Still, the Presidential pardon power is shamefully underused, and has been grossly misused in the past, notably when Bill Clinton, in the waning days of his Presidency, pardoned fugitive Marc Rich, who had been indicted on federal charges of tax evasion, wire fraud, racketeering, and making oil deals with Iran during the Iran hostage crisis. Why did Clinton do this? His ex-wife pledged millions to Clinton’s Presidential library, and suddenly Rich was pardoned.

It was a bribe, straight up. How does the Post describe what Clinton did? A “pardon of a Democratic donor looked like a quid pro quo.” Is that a fair or accurate description? No, but the deceit allows the Post editors to say “President Donald Trump was far worse.” Really?

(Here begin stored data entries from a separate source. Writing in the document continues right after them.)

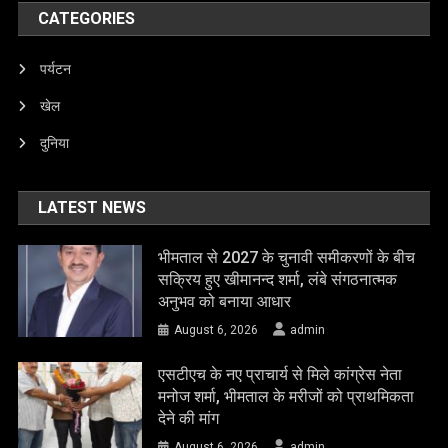
CATEGORIES
पर्यटन
खेल
दुनिया
LATEST NEWS
भीमताल से 2027 के चुनावी समीकरणों के बीच
सक्रिय हुए खीमानन्द शर्मा, लंबे संगठनात्मक
अनुभव को बनाया आधार
August 6, 2026
admin
एसटीएच के नए प्राचार्य से मिले कांग्रेस नेता
मनोज शर्मा, भीमताल के मरीजों को प्राथमिकता
देने की मांग
August 6, 2026
admin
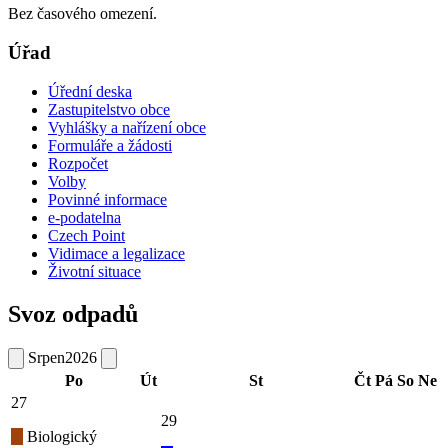
Bez časového omezení.
Úřad
Úřední deska
Zastupitelstvo obce
Vyhlášky a nařízení obce
Formuláře a žádosti
Rozpočet
Volby
Povinné informace
e-podatelna
Czech Point
Vidimace a legalizace
Životní situace
Svoz odpadů
Srpen
2026
Po
Út
St
Čt
Pá
So
Ne
27
29
Biologický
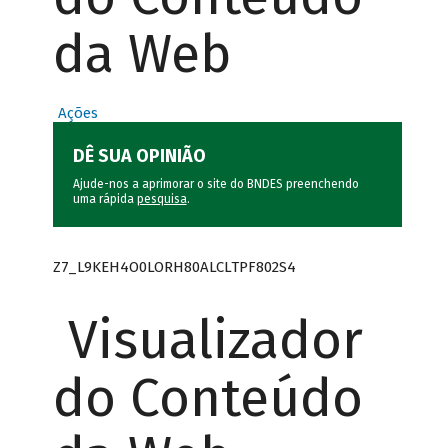
da Web
Ações
DÊ SUA OPINIÃO
Ajude-nos a aprimorar o site do BNDES preenchendo
uma rápida
pesquisa
.
Z7_L9KEH4O0LORH80ALCLTPF802S4
Visualizador
do Conteúdo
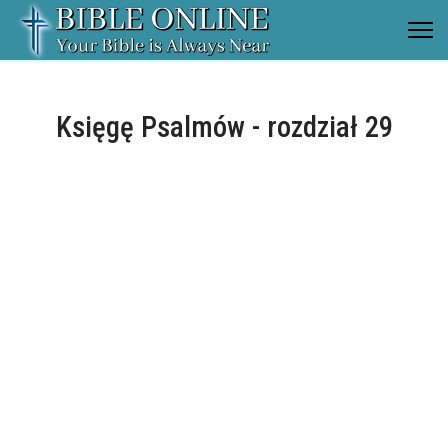
Księgę Psalmów - rozdział 29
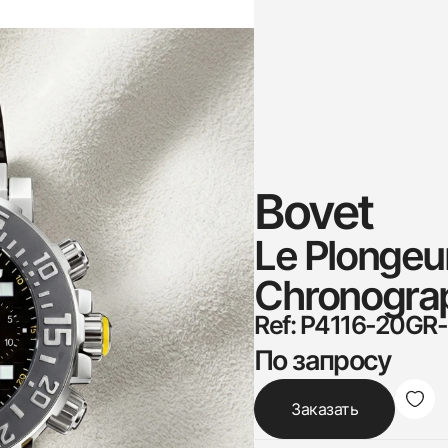
Bovet
Le Plongeu
Chronograp
Ref: P4116-20G
По запросу
Заказать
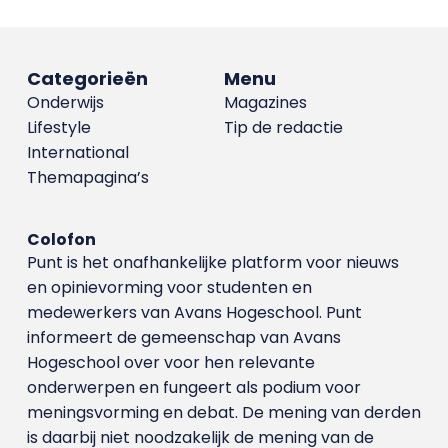
Categorieën
Menu
Onderwijs
Magazines
Lifestyle
Tip de redactie
International
Themapagina’s
Colofon
Punt is het onafhankelijke platform voor nieuws
en opinievorming voor studenten en
medewerkers van Avans Hoge­school. Punt
informeert de gemeenschap van Avans
Hogeschool over voor hen relevante
onderwerpen en fungeert als podium voor
meningsvorming en debat. De mening van derden
is daarbij niet noodzakelijk de mening van de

Far worse than taking millions of dollars to pardon scum like Marc Rich? That deliberate misrepresentation is also an excellent reason not to trust the Post.

Trump is condemned by the Post because he pardoned some of his loyalists like Mike Flynn, Joe Arpaio and Steve Bannon, all of whom the Post ranks as worse than Rich by virtue of being connected to Trump. I hold most of those pardons justifiable. The Democrats criminalized politics when Trump was elected: those associated with the President had targets on their backs for partisan prosecutors to aim at. Though the Post’s editors don’t mention it, Trump also pardoned a lot of non-violent offenders who were worthy of mercy.

Here is something else that they don’t mention: if all we are talking about is pardons and commutations, Biden is a “huge upgrade” over Barack Obama, and so was Trump. By Thanksgiving of 2010, a full two years into his first term, Obama had pardoned two turkeys (one the previous year) and no human beings.

But of course the Washington Post doesn’t have the integrity to mention that.

The larger point is this: It is ridiculous to cite the use of the pardon power as evidence of any President’s virtues as a leader. There are literally millions of Americans who would be spectacular at issuing pardons. That doesn’t mean that they would be effective Presidents. How often are numbers of pardons and commutations cited by historians in assessing Presidencies? I can answer that: almost never. It is a relatively minor part of the job, and being a responsible and competent wielder of that power (giving Joe a very large benefit of the doubt) doesn’t make Biden a “huge upgrade” over any of his predecessors.